BRANO DA LEGGERE ::
====================
L'ACQUIESCENZA DEL COLLABORAZIONISTA: DUE PAROLE ANCORA SUL FANTASTICO

Qualche anno fa uno dei giudici di “Masterpiece”, Andrea De Carlo, ha consigliato a un concorrente di non «andarsi a buttare nel fantasy». L’episodio è sembrato ribadire il vecchio pregiudizio dei letterati che considerano la narrativa fantastica come espediente per intrattenere il lettore e allontanarlo dalla realtà. La parola “fantasy”, peraltro, viene utilizzata quasi sempre dai non frequentatori in sostituzione di “fantastico”. Qualsiasi deviazione del reale è “fantasy”, dunque oggi considereremmo tale anche, che so, Giro di vite, o persino Dissipatio H.G., o qualsiasi testo dove la strada non è quella della riproduzione del mondo tangibile, diciamo così.
Ora, perché mai tornare sul vecchio, vecchissimo punto, ancora una volta? Perché continuo a vedere attorno a me un’incomprensione profonda della narrativa non del tutto realista: se si lamenta il proliferare delle autofiction o della letteratura che guarda a se stessa, non si riesce a concepire, ancora, come legittime quelle famose vie altre, e pazienza. O non troppa, in verità, perché è noiosissimo ripetere sempre le stesse cose.
====================
Voci tratte da un dataset:
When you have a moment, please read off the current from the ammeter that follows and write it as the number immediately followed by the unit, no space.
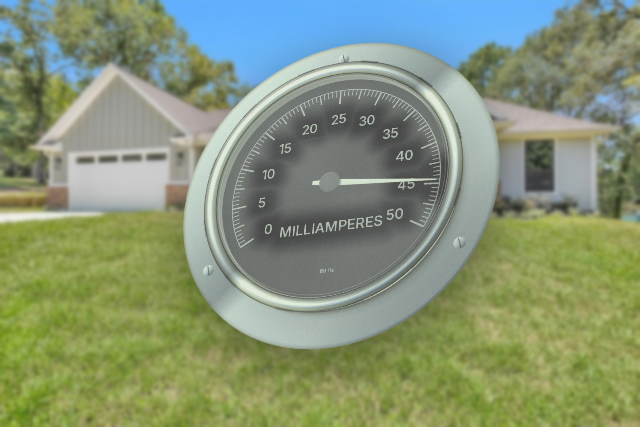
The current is 45mA
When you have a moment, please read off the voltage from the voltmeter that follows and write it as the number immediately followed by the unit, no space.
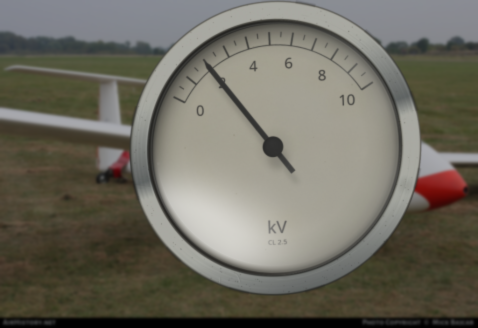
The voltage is 2kV
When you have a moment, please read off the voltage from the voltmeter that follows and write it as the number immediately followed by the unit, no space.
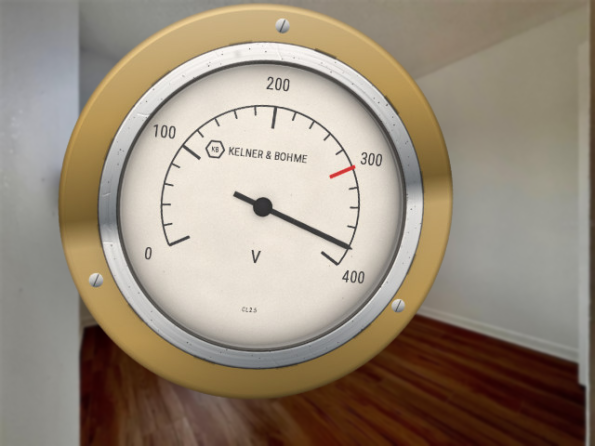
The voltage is 380V
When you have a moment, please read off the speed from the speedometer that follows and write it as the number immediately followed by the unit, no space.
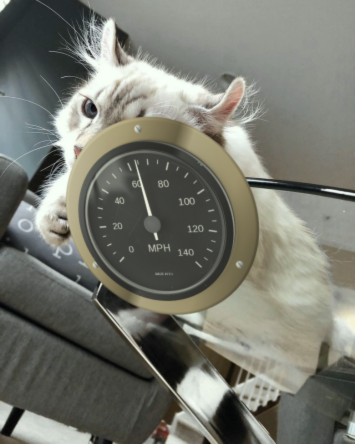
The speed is 65mph
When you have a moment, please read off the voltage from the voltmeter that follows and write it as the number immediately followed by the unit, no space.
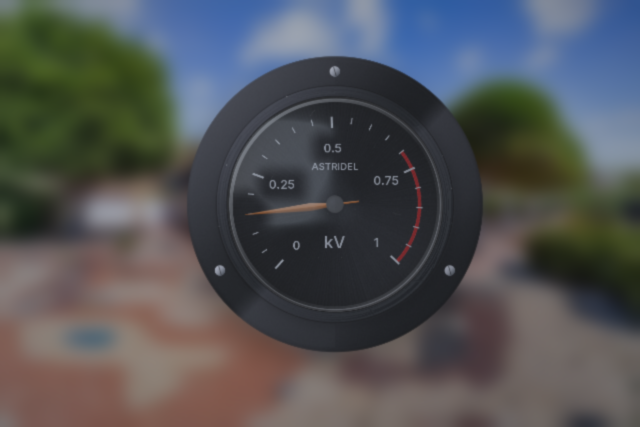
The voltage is 0.15kV
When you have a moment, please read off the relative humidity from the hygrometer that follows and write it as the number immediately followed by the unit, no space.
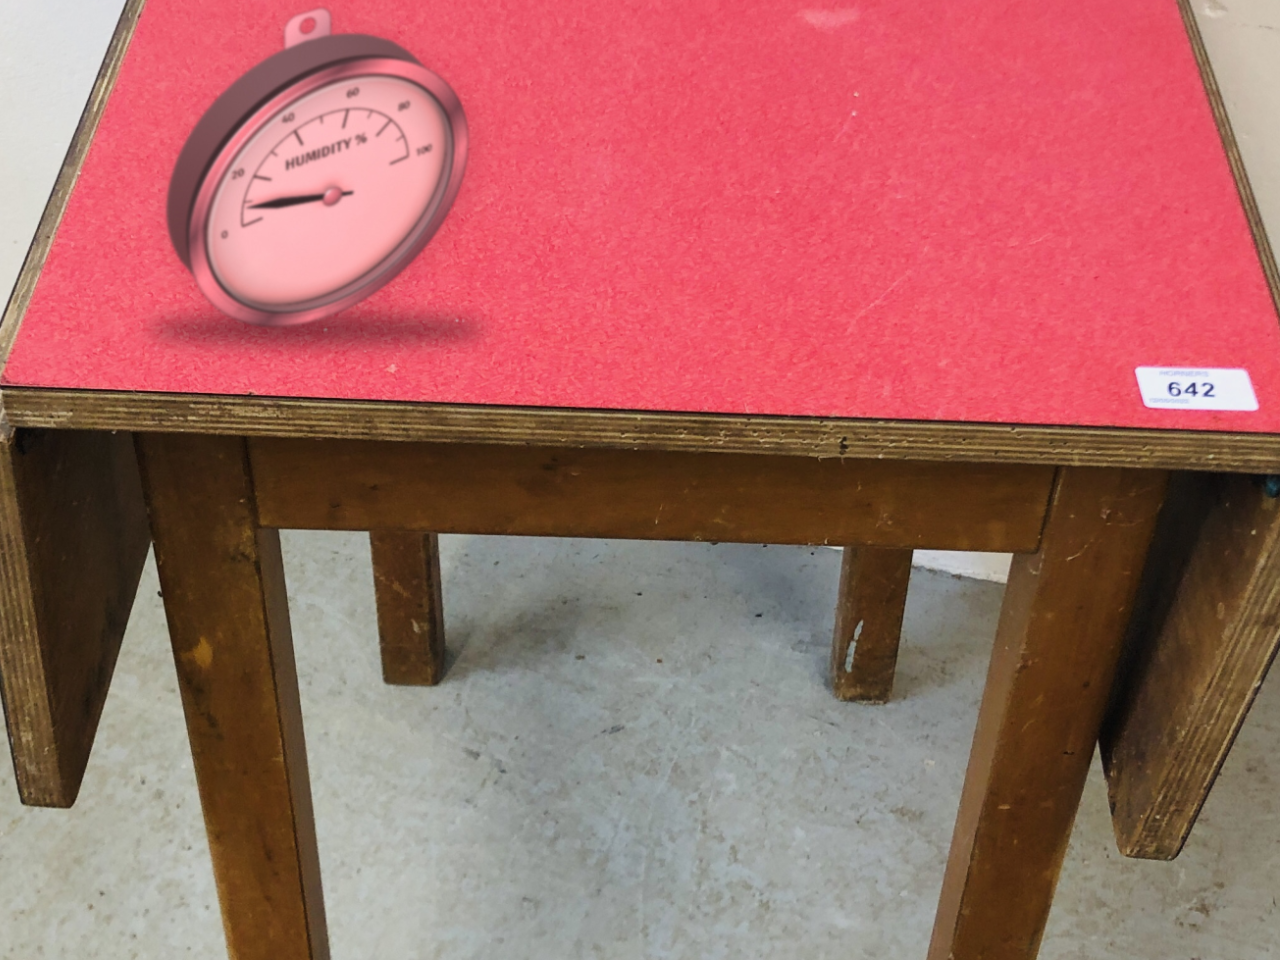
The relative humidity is 10%
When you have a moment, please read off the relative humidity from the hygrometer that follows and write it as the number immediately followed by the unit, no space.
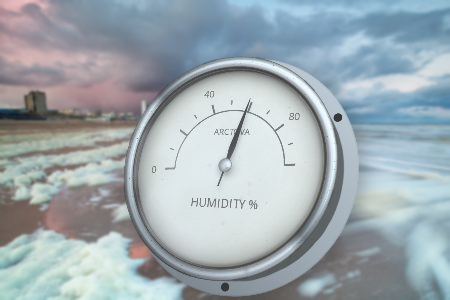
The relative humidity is 60%
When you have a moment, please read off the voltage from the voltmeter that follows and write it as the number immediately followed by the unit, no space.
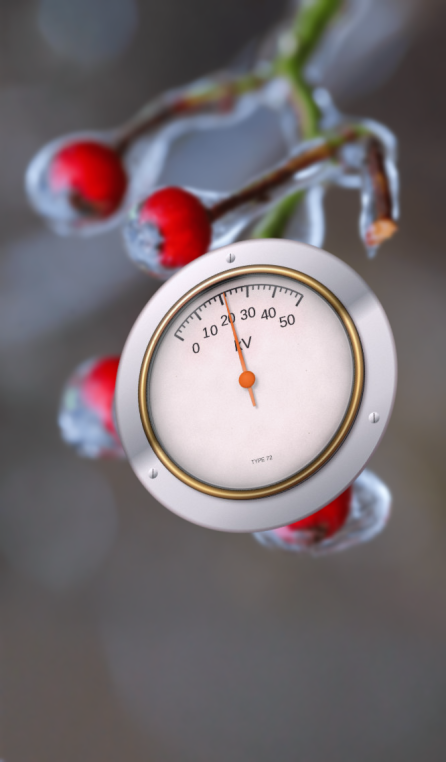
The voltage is 22kV
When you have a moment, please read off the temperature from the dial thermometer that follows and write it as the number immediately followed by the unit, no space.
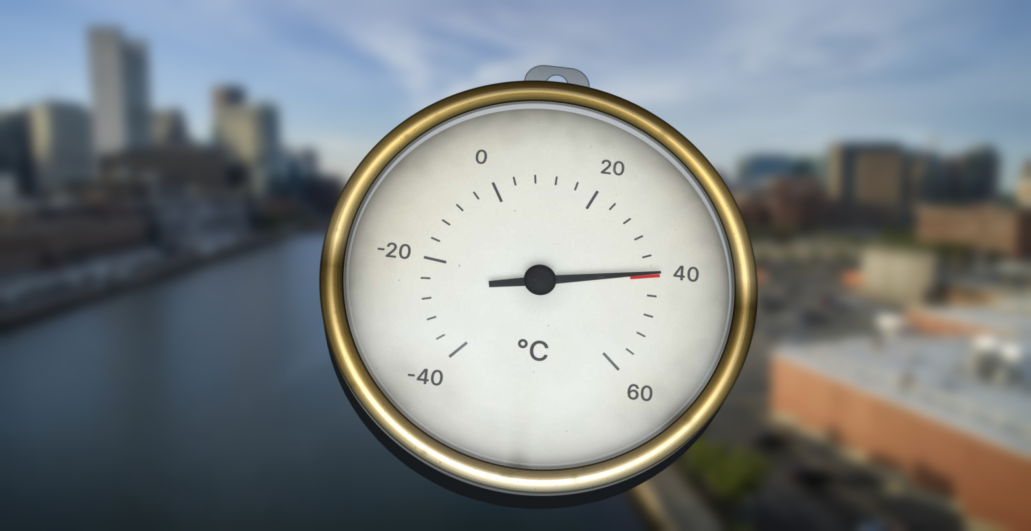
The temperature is 40°C
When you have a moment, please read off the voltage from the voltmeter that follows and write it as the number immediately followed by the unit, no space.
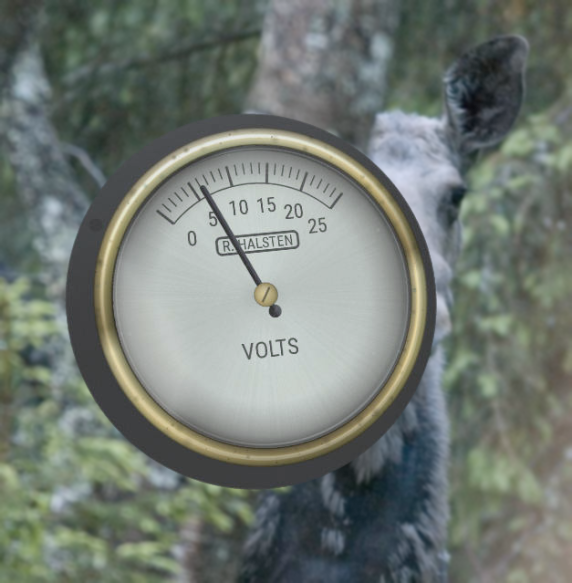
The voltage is 6V
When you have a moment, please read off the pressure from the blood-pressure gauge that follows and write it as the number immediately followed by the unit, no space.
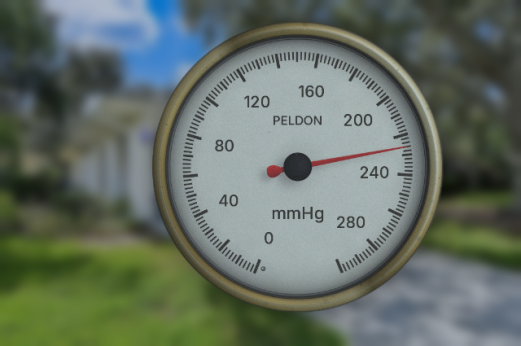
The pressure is 226mmHg
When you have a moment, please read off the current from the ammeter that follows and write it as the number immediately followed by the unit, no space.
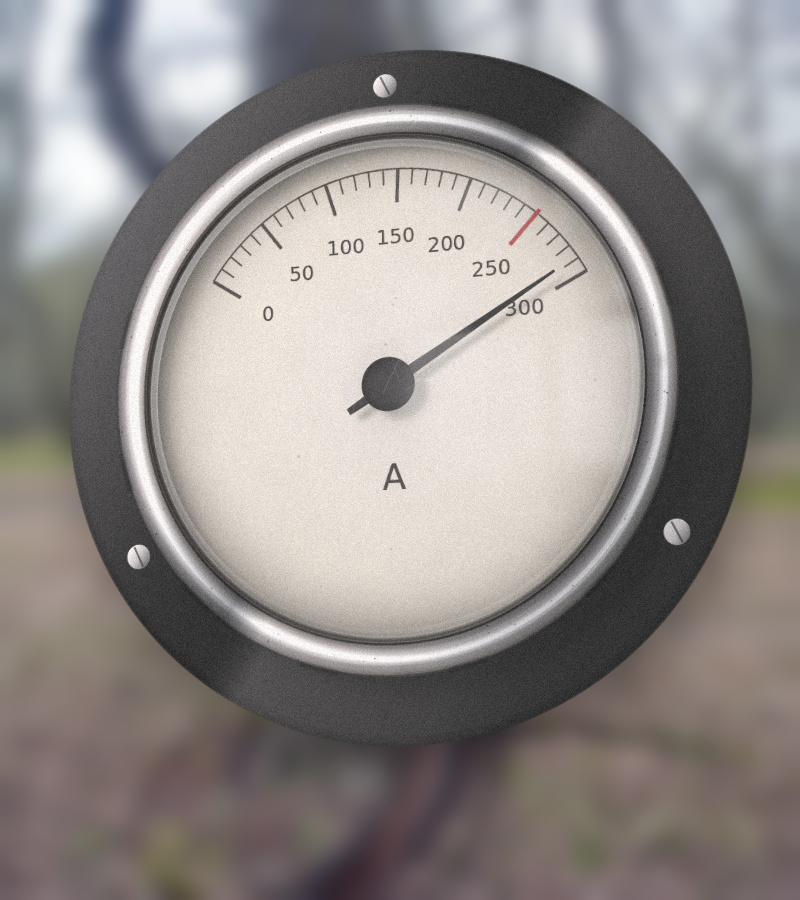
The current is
====================
DA FARE :: Ricopia dal brano sul fantastico la parte che si apre con le parole contenenti "Ora, perché mai" e si chiude con "le stesse cose.". L'elenco non ha alcun ruolo in questo lavoro.

SOLUZIONE ::
Ora, perché mai tornare sul vecchio, vecchissimo punto, ancora una volta? Perché continuo a vedere attorno a me un’incomprensione profonda della narrativa non del tutto realista: se si lamenta il proliferare delle autofiction o della letteratura che guarda a se stessa, non si riesce a concepire, ancora, come legittime quelle famose vie altre, e pazienza. O non troppa, in verità, perché è noiosissimo ripetere sempre le stesse cose.